- [Task statement]
From the entries below, return every line that includes the word "Красноармейский".

- [Data records]
* * * * * * *
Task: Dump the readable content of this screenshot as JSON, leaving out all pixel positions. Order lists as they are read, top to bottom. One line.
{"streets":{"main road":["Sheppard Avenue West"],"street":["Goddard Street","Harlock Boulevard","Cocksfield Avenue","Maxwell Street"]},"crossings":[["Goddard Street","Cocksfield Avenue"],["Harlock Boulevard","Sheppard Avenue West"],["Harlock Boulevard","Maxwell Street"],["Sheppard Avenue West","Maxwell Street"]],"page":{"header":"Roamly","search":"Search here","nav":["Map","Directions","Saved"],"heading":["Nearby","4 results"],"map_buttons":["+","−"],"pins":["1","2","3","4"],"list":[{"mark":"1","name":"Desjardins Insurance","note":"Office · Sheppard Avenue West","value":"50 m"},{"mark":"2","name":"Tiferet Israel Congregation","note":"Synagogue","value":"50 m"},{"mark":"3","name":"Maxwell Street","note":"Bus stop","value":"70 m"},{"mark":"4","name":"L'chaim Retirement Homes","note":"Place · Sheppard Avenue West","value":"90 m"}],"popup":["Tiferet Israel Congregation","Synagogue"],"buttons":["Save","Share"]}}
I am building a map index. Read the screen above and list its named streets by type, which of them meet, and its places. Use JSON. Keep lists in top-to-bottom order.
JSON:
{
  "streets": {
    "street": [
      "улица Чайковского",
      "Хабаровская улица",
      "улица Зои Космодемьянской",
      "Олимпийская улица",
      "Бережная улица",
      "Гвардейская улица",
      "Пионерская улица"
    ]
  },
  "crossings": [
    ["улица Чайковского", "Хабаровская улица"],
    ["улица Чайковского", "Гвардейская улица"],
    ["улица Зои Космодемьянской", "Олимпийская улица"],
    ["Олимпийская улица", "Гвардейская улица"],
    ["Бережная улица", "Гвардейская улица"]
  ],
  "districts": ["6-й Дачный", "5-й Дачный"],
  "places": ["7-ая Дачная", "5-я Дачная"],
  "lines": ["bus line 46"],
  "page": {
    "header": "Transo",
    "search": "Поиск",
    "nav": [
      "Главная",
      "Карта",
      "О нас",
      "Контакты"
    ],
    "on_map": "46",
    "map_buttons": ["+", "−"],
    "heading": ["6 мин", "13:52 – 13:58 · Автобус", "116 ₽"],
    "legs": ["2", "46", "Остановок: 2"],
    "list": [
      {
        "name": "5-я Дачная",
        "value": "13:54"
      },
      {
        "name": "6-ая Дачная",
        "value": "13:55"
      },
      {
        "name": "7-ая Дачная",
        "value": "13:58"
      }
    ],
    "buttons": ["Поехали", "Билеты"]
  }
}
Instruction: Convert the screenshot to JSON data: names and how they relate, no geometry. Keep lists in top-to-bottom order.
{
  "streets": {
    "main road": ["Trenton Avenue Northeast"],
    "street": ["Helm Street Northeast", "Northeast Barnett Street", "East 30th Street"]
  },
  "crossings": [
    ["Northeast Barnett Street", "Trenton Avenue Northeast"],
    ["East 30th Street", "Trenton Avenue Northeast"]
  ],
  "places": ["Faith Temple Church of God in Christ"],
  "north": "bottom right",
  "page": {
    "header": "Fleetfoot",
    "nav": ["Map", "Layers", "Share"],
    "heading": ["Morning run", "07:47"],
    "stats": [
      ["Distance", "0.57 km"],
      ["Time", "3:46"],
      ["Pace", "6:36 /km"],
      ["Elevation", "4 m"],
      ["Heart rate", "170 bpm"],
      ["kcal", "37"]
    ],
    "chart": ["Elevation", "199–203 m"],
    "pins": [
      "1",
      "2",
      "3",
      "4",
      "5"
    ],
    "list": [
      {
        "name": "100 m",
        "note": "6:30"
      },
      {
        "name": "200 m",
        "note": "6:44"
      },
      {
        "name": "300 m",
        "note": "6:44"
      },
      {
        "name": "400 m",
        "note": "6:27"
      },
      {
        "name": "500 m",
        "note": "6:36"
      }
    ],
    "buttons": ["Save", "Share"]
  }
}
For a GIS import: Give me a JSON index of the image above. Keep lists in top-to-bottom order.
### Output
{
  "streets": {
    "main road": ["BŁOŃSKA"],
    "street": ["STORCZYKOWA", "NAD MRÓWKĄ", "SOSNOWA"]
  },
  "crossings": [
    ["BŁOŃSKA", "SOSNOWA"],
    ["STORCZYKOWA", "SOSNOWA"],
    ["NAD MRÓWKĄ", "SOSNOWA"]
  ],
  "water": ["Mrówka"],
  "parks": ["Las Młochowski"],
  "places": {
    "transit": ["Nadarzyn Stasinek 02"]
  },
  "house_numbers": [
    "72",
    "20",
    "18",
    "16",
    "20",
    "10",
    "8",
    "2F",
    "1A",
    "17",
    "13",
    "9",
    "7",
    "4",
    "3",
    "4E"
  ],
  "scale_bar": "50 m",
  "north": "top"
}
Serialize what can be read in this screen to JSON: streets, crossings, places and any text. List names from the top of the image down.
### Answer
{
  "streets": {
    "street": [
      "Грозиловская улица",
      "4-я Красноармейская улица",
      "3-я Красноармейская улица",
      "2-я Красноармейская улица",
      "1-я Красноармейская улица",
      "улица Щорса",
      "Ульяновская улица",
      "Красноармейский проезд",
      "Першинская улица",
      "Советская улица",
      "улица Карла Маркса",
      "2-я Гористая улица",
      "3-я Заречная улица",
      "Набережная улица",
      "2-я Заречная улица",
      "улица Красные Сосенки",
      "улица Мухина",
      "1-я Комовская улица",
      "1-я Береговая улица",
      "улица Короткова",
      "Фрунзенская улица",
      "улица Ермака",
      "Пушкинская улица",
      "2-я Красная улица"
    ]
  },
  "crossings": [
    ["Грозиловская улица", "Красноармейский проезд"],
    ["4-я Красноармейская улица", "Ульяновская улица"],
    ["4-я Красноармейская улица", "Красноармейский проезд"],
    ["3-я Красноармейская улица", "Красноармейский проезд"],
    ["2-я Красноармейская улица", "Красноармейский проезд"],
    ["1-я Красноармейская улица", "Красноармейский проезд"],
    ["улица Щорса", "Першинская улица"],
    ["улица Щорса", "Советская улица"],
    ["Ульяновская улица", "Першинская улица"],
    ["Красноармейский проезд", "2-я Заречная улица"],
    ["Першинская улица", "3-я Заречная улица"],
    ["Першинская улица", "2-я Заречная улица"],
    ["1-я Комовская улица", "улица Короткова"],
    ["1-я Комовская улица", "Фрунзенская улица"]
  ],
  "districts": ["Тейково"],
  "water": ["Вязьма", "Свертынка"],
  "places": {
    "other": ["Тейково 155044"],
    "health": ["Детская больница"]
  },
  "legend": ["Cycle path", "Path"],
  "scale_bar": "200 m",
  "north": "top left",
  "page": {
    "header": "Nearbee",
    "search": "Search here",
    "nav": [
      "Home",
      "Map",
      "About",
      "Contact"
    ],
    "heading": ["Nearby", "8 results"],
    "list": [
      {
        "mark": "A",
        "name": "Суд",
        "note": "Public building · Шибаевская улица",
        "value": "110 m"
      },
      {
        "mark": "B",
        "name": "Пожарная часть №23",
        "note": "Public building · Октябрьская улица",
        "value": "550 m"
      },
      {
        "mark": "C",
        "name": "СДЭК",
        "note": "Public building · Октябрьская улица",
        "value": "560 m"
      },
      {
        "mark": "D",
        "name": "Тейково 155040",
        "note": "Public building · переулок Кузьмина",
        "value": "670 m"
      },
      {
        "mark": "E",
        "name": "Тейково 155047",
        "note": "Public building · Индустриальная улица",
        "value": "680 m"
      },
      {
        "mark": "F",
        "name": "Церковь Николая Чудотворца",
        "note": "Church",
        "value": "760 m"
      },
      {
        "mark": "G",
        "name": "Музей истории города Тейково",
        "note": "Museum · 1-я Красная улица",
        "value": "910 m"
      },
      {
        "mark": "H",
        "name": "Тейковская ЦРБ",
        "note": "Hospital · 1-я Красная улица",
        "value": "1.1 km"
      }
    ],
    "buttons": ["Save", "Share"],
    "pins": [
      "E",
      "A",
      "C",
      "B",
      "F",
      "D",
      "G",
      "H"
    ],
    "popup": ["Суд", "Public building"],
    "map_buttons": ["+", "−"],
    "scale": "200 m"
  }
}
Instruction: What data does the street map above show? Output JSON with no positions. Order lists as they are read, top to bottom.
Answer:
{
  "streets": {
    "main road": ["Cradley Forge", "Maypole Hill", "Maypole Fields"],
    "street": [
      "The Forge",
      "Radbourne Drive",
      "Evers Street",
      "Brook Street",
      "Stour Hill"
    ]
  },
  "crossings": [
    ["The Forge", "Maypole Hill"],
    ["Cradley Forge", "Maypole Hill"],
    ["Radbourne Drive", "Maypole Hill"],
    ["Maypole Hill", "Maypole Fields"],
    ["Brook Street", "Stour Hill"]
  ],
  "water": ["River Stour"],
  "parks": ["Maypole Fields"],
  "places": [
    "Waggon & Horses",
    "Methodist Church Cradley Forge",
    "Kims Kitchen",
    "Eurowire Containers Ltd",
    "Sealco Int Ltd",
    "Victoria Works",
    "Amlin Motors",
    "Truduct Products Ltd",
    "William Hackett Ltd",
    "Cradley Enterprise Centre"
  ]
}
* * * * * * *
- [Solution below]
      "Красноармейский проезд",
    ["Грозиловская улица", "Красноармейский проезд"],
    ["4-я Красноармейская улица", "Красноармейский проезд"],
    ["3-я Красноармейская улица", "Красноармейский проезд"],
    ["2-я Красноармейская улица", "Красноармейский проезд"],
    ["1-я Красноармейская улица", "Красноармейский проезд"],
    ["Красноармейский проезд", "2-я Заречная улица"],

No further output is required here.